• [The task]: Copy all lines in the data that contain the string "Tudományegyetem".

• [Records to use]:
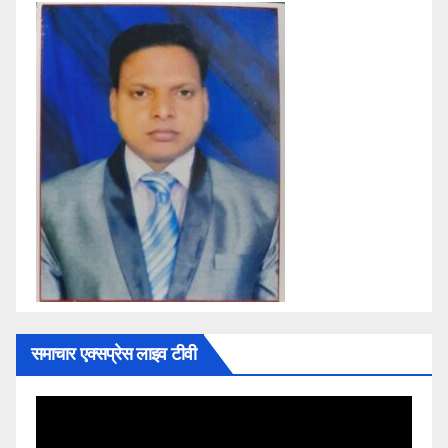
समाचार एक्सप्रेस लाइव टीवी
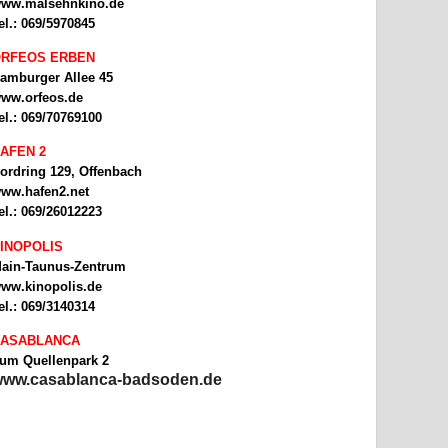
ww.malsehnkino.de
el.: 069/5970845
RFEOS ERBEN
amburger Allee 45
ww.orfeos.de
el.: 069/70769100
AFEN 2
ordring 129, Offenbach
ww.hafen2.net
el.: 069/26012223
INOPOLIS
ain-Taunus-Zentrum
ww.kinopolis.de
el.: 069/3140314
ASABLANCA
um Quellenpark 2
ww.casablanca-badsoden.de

==

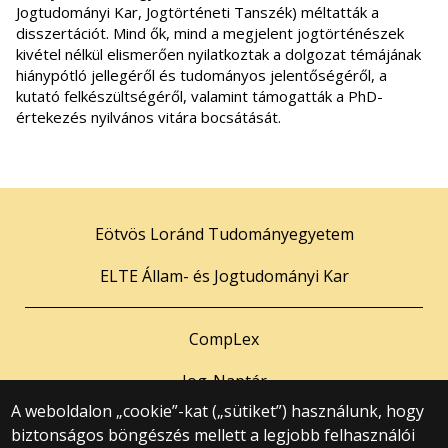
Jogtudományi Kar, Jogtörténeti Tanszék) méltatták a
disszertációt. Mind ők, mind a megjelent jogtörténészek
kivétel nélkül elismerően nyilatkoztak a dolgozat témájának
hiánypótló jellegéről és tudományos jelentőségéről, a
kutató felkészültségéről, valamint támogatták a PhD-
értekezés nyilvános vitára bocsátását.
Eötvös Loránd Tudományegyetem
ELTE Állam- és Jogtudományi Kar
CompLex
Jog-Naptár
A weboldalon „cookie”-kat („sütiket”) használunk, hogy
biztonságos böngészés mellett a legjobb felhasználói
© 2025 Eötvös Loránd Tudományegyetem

• [Solved exercise]:
Eötvös Loránd Tudományegyetem
© 2025 Eötvös Loránd Tudományegyetem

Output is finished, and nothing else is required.